WHAT THE TASK REQUIRES — Leaving out all images, write out the records that follow exactly.

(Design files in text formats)
'''
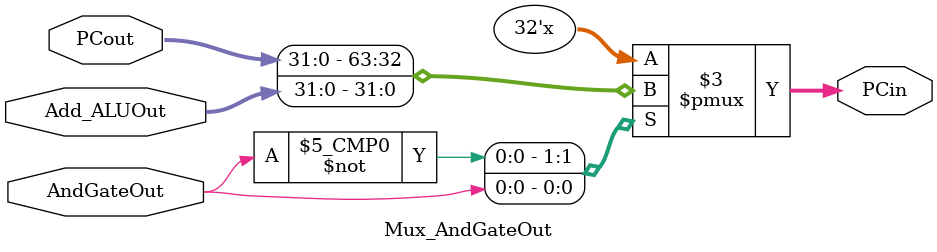
<source format=v>
module Mux_AndGateOut (PCout, Add_ALUOut, AndGateOut, PCin);

	input [31:0] PCout, Add_ALUOut;
	input AndGateOut;	
	
	output reg [31:0] PCin;
	
	initial begin
		PCin <= 0;
	end
	
	always @(*) begin
		case (AndGateOut)
			0: PCin <= PCout ;
			1: PCin <= Add_ALUOut;
		endcase
	end
endmodule

</source>
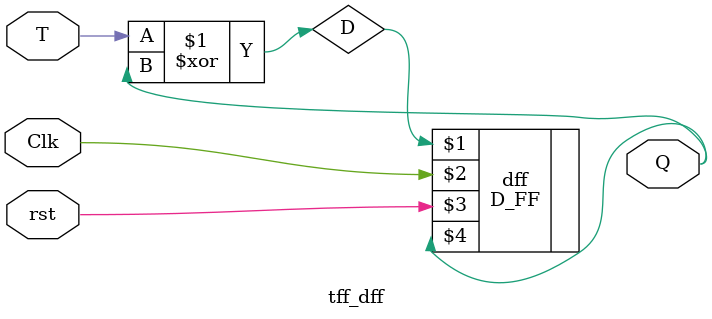
<source format=v>

module tff_dff(input T,Clk,rst, output Q);
    // here Q need not be reg since it is already one in the dff, we only draw it out with a wire
    wire D;

    assign D = T ^ Q;
    // or xor(D,T,Q)
    D_FF dff(D,Clk,rst,Q);

endmodule

</source>
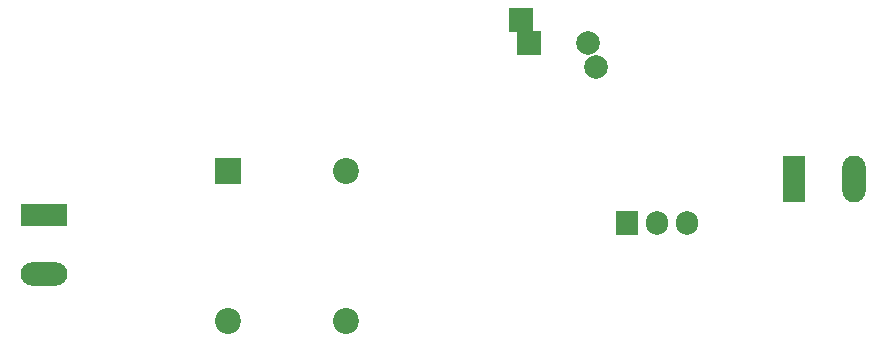
<source format=gbr>
%TF.GenerationSoftware,KiCad,Pcbnew,8.0.8*%
%TF.CreationDate,2025-02-20T20:42:50+05:30*%
%TF.ProjectId,AC to DC,41432074-6f20-4444-932e-6b696361645f,rev?*%
%TF.SameCoordinates,Original*%
%TF.FileFunction,Soldermask,Bot*%
%TF.FilePolarity,Negative*%
%FSLAX46Y46*%
G04 Gerber Fmt 4.6, Leading zero omitted, Abs format (unit mm)*
G04 Created by KiCad (PCBNEW 8.0.8) date 2025-02-20 20:42:50*
%MOMM*%
%LPD*%
G01*
G04 APERTURE LIST*
%ADD10R,1.980000X3.960000*%
%ADD11O,1.980000X3.960000*%
%ADD12R,2.000000X2.000000*%
%ADD13C,2.000000*%
%ADD14R,2.200000X2.200000*%
%ADD15C,2.200000*%
%ADD16R,3.960000X1.980000*%
%ADD17O,3.960000X1.980000*%
%ADD18R,1.905000X2.000000*%
%ADD19O,1.905000X2.000000*%
G04 APERTURE END LIST*
D10*
%TO.C,J2*%
X185500000Y-60500000D03*
D11*
X190500000Y-60500000D03*
%TD*%
D12*
%TO.C,C1*%
X162327856Y-47000000D03*
X163000000Y-49000000D03*
D13*
X168000000Y-49000000D03*
X168672144Y-51000000D03*
%TD*%
D14*
%TO.C,T1*%
X137500000Y-59800000D03*
D15*
X137500000Y-72500000D03*
X147500000Y-72500000D03*
X147500000Y-59800000D03*
%TD*%
D16*
%TO.C,J1*%
X122000000Y-63500000D03*
D17*
X122000000Y-68500000D03*
%TD*%
D18*
%TO.C,U1*%
X171322500Y-64245000D03*
D19*
X173862500Y-64245000D03*
X176402500Y-64245000D03*
%TD*%
M02*

</source>
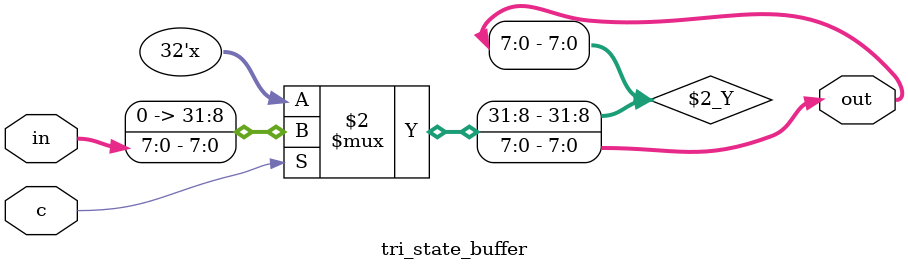
<source format=v>
module tri_state_buffer(c,in,out);

input c;
input [7:0]in;
output [7:0]out;

assign out = c ? in : 'bz;

endmodule

</source>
'''
ANSWER SECTION —
<source format=v>
module Mux_AndGateOut (PCout, Add_ALUOut, AndGateOut, PCin);

	input [31:0] PCout, Add_ALUOut;
	input AndGateOut;	
	
	output reg [31:0] PCin;
	
	initial begin
		PCin <= 0;
	end
	
	always @(*) begin
		case (AndGateOut)
			0: PCin <= PCout ;
			1: PCin <= Add_ALUOut;
		endcase
	end
endmodule

</source>
<source format=v>

module tff_dff(input T,Clk,rst, output Q);
    // here Q need not be reg since it is already one in the dff, we only draw it out with a wire
    wire D;

    assign D = T ^ Q;
    // or xor(D,T,Q)
    D_FF dff(D,Clk,rst,Q);

endmodule

</source>
<source format=gbr>
%TF.GenerationSoftware,KiCad,Pcbnew,8.0.8*%
%TF.CreationDate,2025-02-20T20:42:50+05:30*%
%TF.ProjectId,AC to DC,41432074-6f20-4444-932e-6b696361645f,rev?*%
%TF.SameCoordinates,Original*%
%TF.FileFunction,Soldermask,Bot*%
%TF.FilePolarity,Negative*%
%FSLAX46Y46*%
G04 Gerber Fmt 4.6, Leading zero omitted, Abs format (unit mm)*
G04 Created by KiCad (PCBNEW 8.0.8) date 2025-02-20 20:42:50*
%MOMM*%
%LPD*%
G01*
G04 APERTURE LIST*
%ADD10R,1.980000X3.960000*%
%ADD11O,1.980000X3.960000*%
%ADD12R,2.000000X2.000000*%
%ADD13C,2.000000*%
%ADD14R,2.200000X2.200000*%
%ADD15C,2.200000*%
%ADD16R,3.960000X1.980000*%
%ADD17O,3.960000X1.980000*%
%ADD18R,1.905000X2.000000*%
%ADD19O,1.905000X2.000000*%
G04 APERTURE END LIST*
D10*
%TO.C,J2*%
X185500000Y-60500000D03*
D11*
X190500000Y-60500000D03*
%TD*%
D12*
%TO.C,C1*%
X162327856Y-47000000D03*
X163000000Y-49000000D03*
D13*
X168000000Y-49000000D03*
X168672144Y-51000000D03*
%TD*%
D14*
%TO.C,T1*%
X137500000Y-59800000D03*
D15*
X137500000Y-72500000D03*
X147500000Y-72500000D03*
X147500000Y-59800000D03*
%TD*%
D16*
%TO.C,J1*%
X122000000Y-63500000D03*
D17*
X122000000Y-68500000D03*
%TD*%
D18*
%TO.C,U1*%
X171322500Y-64245000D03*
D19*
X173862500Y-64245000D03*
X176402500Y-64245000D03*
%TD*%
M02*

</source>
<source format=v>
module tri_state_buffer(c,in,out);

input c;
input [7:0]in;
output [7:0]out;

assign out = c ? in : 'bz;

endmodule

</source>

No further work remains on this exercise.